───── Records for this task

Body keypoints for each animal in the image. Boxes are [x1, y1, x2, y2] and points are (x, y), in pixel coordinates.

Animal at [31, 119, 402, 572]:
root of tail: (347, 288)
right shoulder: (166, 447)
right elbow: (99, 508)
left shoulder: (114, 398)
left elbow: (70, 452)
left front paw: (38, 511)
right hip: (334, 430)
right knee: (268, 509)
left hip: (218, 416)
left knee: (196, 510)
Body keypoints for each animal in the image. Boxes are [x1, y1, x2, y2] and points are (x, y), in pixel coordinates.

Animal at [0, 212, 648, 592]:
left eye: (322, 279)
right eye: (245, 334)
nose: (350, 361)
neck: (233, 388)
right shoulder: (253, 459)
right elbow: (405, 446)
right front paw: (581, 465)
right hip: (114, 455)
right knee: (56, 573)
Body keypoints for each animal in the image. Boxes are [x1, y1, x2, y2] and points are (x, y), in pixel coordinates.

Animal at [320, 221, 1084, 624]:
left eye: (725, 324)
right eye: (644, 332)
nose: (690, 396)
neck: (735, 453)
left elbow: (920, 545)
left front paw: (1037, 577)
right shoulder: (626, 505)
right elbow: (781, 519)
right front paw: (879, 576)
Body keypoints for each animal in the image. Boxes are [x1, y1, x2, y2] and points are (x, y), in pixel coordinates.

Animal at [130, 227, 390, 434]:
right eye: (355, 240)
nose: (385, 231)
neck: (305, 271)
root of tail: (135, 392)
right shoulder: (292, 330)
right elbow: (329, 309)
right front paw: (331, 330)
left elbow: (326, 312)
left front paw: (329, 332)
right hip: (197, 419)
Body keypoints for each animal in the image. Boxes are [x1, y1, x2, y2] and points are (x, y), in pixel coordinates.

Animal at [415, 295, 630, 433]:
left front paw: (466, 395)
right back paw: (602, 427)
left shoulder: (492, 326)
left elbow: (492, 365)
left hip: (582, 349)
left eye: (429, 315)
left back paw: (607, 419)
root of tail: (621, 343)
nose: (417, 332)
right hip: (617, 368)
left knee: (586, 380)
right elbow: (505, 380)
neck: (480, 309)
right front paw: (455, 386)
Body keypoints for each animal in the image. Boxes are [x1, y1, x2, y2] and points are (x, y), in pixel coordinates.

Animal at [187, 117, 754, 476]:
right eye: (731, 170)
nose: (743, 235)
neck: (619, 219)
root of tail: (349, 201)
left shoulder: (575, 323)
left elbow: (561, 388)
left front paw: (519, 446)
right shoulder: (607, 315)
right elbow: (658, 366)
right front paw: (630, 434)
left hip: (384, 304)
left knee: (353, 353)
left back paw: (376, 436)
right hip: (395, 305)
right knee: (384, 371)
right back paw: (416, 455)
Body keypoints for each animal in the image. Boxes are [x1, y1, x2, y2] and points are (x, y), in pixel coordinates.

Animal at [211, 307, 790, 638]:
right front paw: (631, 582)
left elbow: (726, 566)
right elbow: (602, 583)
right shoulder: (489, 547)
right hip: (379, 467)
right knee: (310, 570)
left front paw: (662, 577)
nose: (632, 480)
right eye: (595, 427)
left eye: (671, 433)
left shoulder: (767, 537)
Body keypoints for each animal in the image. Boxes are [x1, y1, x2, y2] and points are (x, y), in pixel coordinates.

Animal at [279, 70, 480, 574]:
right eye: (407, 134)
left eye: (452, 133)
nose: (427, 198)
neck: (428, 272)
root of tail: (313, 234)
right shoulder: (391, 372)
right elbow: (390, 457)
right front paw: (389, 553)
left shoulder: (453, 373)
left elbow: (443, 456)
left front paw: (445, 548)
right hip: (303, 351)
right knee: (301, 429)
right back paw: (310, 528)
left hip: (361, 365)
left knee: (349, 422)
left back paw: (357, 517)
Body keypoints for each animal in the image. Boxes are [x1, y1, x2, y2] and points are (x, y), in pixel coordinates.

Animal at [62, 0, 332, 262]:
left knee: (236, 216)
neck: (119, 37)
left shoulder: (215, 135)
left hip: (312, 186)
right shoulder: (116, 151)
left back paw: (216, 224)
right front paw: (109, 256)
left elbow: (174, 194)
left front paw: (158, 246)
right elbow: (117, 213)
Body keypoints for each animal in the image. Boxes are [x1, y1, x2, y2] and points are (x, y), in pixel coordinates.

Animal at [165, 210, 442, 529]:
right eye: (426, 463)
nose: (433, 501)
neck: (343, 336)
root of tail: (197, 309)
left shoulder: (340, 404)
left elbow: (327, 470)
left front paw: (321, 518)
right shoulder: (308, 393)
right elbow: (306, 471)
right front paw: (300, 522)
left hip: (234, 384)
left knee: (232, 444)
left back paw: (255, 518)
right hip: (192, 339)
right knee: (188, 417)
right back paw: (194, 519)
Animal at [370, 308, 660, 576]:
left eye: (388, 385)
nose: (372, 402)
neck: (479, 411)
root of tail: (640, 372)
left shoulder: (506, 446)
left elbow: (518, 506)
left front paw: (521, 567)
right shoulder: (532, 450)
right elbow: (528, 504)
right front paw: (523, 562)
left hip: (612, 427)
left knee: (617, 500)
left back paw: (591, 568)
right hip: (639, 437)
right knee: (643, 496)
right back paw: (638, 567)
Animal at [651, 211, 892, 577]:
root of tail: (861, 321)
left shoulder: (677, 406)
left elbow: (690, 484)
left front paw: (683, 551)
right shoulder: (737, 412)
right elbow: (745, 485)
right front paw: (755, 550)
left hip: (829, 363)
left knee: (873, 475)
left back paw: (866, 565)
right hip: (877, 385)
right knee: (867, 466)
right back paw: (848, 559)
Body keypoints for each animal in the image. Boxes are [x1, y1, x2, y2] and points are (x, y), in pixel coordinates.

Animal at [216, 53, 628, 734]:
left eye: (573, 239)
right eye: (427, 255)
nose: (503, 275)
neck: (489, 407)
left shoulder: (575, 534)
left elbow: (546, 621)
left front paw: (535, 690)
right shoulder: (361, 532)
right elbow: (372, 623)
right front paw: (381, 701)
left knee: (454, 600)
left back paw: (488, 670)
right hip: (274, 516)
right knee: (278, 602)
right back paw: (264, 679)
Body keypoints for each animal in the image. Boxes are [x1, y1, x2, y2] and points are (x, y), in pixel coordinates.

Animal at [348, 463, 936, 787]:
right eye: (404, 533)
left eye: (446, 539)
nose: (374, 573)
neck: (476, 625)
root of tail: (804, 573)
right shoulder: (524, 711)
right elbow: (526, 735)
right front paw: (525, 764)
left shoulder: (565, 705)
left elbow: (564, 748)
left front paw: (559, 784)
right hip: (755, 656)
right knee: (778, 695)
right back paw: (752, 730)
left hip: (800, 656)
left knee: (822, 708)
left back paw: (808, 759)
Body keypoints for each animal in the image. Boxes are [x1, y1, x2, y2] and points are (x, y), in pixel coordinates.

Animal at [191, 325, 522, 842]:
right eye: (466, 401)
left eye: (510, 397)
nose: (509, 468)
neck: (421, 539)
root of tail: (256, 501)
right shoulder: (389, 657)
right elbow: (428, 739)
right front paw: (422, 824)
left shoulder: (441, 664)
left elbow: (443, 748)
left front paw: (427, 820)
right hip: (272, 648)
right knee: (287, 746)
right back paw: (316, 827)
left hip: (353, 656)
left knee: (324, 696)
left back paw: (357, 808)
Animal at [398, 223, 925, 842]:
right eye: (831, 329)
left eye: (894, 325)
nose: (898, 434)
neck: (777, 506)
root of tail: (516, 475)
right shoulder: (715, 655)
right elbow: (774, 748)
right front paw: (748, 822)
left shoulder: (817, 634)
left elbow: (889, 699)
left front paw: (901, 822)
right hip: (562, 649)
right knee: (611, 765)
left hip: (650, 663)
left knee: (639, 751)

──────────

Instructions to follow >> For each entry above, write out an exact copy.

Result of this exercise >>
Body keypoints for each animal in the image. Boxes are [x1, y1, x2, y2] and points are (x, y), in pixel coordinates.

Animal at [31, 119, 402, 572]:
root of tail: (347, 288)
right shoulder: (166, 447)
right elbow: (99, 508)
left shoulder: (114, 398)
left elbow: (70, 452)
left front paw: (38, 511)
right hip: (334, 430)
right knee: (268, 509)
left hip: (218, 416)
left knee: (196, 510)
Body keypoints for each animal in the image. Boxes are [x1, y1, x2, y2] and points are (x, y), in pixel coordinates.

Animal at [0, 212, 648, 592]:
left eye: (322, 279)
right eye: (245, 334)
nose: (350, 361)
neck: (233, 388)
right shoulder: (253, 459)
right elbow: (405, 446)
right front paw: (581, 465)
right hip: (114, 455)
right knee: (56, 573)
Body keypoints for each animal in the image. Boxes are [x1, y1, x2, y2] and points are (x, y), in pixel coordinates.

Animal at [320, 221, 1084, 624]:
left eye: (725, 324)
right eye: (644, 332)
nose: (690, 396)
neck: (735, 453)
left elbow: (920, 545)
left front paw: (1037, 577)
right shoulder: (626, 505)
right elbow: (781, 519)
right front paw: (879, 576)
Body keypoints for each animal in the image. Boxes are [x1, y1, x2, y2] and points are (x, y), in pixel coordinates.

Animal at [130, 227, 390, 434]:
right eye: (355, 240)
nose: (385, 231)
neck: (305, 271)
root of tail: (135, 392)
right shoulder: (292, 330)
right elbow: (329, 309)
right front paw: (331, 330)
left elbow: (326, 312)
left front paw: (329, 332)
right hip: (197, 419)
Body keypoints for each animal in the image. Boxes are [x1, y1, x2, y2] and points are (x, y), in pixel coordinates.

Animal at [415, 295, 630, 433]:
left front paw: (466, 395)
right back paw: (602, 427)
left shoulder: (492, 326)
left elbow: (492, 365)
left hip: (582, 349)
left eye: (429, 315)
left back paw: (607, 419)
root of tail: (621, 343)
nose: (417, 332)
right hip: (617, 368)
left knee: (586, 380)
right elbow: (505, 380)
neck: (480, 309)
right front paw: (455, 386)
Body keypoints for each animal in the image. Boxes are [x1, y1, x2, y2] and points are (x, y), in pixel coordinates.

Animal at [187, 117, 754, 476]:
right eye: (731, 170)
nose: (743, 235)
neck: (619, 219)
root of tail: (349, 201)
left shoulder: (575, 323)
left elbow: (561, 388)
left front paw: (519, 446)
right shoulder: (607, 315)
right elbow: (658, 366)
right front paw: (630, 434)
left hip: (384, 304)
left knee: (353, 353)
left back paw: (376, 436)
right hip: (395, 305)
right knee: (384, 371)
right back paw: (416, 455)
Body keypoints for each animal in the image. Boxes are [x1, y1, x2, y2] and points are (x, y), in pixel coordinates.

Animal at [211, 307, 790, 638]:
right front paw: (631, 582)
left elbow: (726, 566)
right elbow: (602, 583)
right shoulder: (489, 547)
right hip: (379, 467)
right knee: (310, 570)
left front paw: (662, 577)
nose: (632, 480)
right eye: (595, 427)
left eye: (671, 433)
left shoulder: (767, 537)
Body keypoints for each animal in the image. Boxes are [x1, y1, x2, y2] and points are (x, y), in pixel coordinates.

Animal at [279, 70, 480, 574]:
right eye: (407, 134)
left eye: (452, 133)
nose: (427, 198)
neck: (428, 272)
root of tail: (313, 234)
right shoulder: (391, 372)
right elbow: (390, 457)
right front paw: (389, 553)
left shoulder: (453, 373)
left elbow: (443, 456)
left front paw: (445, 548)
right hip: (303, 351)
right knee: (301, 429)
right back paw: (310, 528)
left hip: (361, 365)
left knee: (349, 422)
left back paw: (357, 517)
Body keypoints for each animal in the image. Boxes are [x1, y1, x2, y2] and points are (x, y), in pixel coordinates.

Animal at [62, 0, 332, 262]:
left knee: (236, 216)
neck: (119, 37)
left shoulder: (215, 135)
left hip: (312, 186)
right shoulder: (116, 151)
left back paw: (216, 224)
right front paw: (109, 256)
left elbow: (174, 194)
left front paw: (158, 246)
right elbow: (117, 213)
Body keypoints for each animal in the image. Boxes are [x1, y1, x2, y2] and points are (x, y), in pixel coordinates.

Animal at [165, 210, 442, 529]:
right eye: (426, 463)
nose: (433, 501)
neck: (343, 336)
root of tail: (197, 309)
left shoulder: (340, 404)
left elbow: (327, 470)
left front paw: (321, 518)
right shoulder: (308, 393)
right elbow: (306, 471)
right front paw: (300, 522)
left hip: (234, 384)
left knee: (232, 444)
left back paw: (255, 518)
right hip: (192, 339)
right knee: (188, 417)
right back paw: (194, 519)
Animal at [370, 308, 660, 576]:
left eye: (388, 385)
nose: (372, 402)
neck: (479, 411)
root of tail: (640, 372)
left shoulder: (506, 446)
left elbow: (518, 506)
left front paw: (521, 567)
right shoulder: (532, 450)
right elbow: (528, 504)
right front paw: (523, 562)
left hip: (612, 427)
left knee: (617, 500)
left back paw: (591, 568)
right hip: (639, 437)
right knee: (643, 496)
right back paw: (638, 567)
Animal at [651, 211, 892, 577]:
root of tail: (861, 321)
left shoulder: (677, 406)
left elbow: (690, 484)
left front paw: (683, 551)
right shoulder: (737, 412)
right elbow: (745, 485)
right front paw: (755, 550)
left hip: (829, 363)
left knee: (873, 475)
left back paw: (866, 565)
right hip: (877, 385)
right knee: (867, 466)
right back paw: (848, 559)
Body keypoints for each animal in the image. Boxes are [x1, y1, x2, y2] and points are (x, y), in pixel coordinates.

Animal at [216, 53, 628, 734]:
left eye: (573, 239)
right eye: (427, 255)
nose: (503, 275)
neck: (489, 407)
left shoulder: (575, 534)
left elbow: (546, 621)
left front paw: (535, 690)
right shoulder: (361, 532)
right elbow: (372, 623)
right front paw: (381, 701)
left knee: (454, 600)
left back paw: (488, 670)
right hip: (274, 516)
right knee: (278, 602)
right back paw: (264, 679)
Body keypoints for each animal in the image. Boxes are [x1, y1, x2, y2] and points are (x, y), in pixel coordinates.

Animal at [348, 463, 936, 787]:
right eye: (404, 533)
left eye: (446, 539)
nose: (374, 573)
neck: (476, 625)
root of tail: (804, 573)
right shoulder: (524, 711)
right elbow: (526, 735)
right front paw: (525, 764)
left shoulder: (565, 705)
left elbow: (564, 748)
left front paw: (559, 784)
right hip: (755, 656)
right knee: (778, 695)
right back paw: (752, 730)
left hip: (800, 656)
left knee: (822, 708)
left back paw: (808, 759)
Body keypoints for each animal in the image. Boxes are [x1, y1, x2, y2] and points are (x, y), in pixel coordinates.

Animal at [191, 325, 522, 842]:
right eye: (466, 401)
left eye: (510, 397)
nose: (509, 468)
neck: (421, 539)
root of tail: (256, 501)
right shoulder: (389, 657)
right elbow: (428, 739)
right front paw: (422, 824)
left shoulder: (441, 664)
left elbow: (443, 748)
left front paw: (427, 820)
right hip: (272, 648)
right knee: (287, 746)
right back paw: (316, 827)
left hip: (353, 656)
left knee: (324, 696)
left back paw: (357, 808)
Animal at [398, 223, 925, 842]:
right eye: (831, 329)
left eye: (894, 325)
nose: (898, 434)
neck: (777, 506)
root of tail: (516, 475)
right shoulder: (715, 655)
right elbow: (774, 748)
right front paw: (748, 822)
left shoulder: (817, 634)
left elbow: (889, 699)
left front paw: (901, 822)
right hip: (562, 649)
right knee: (611, 765)
left hip: (650, 663)
left knee: (639, 751)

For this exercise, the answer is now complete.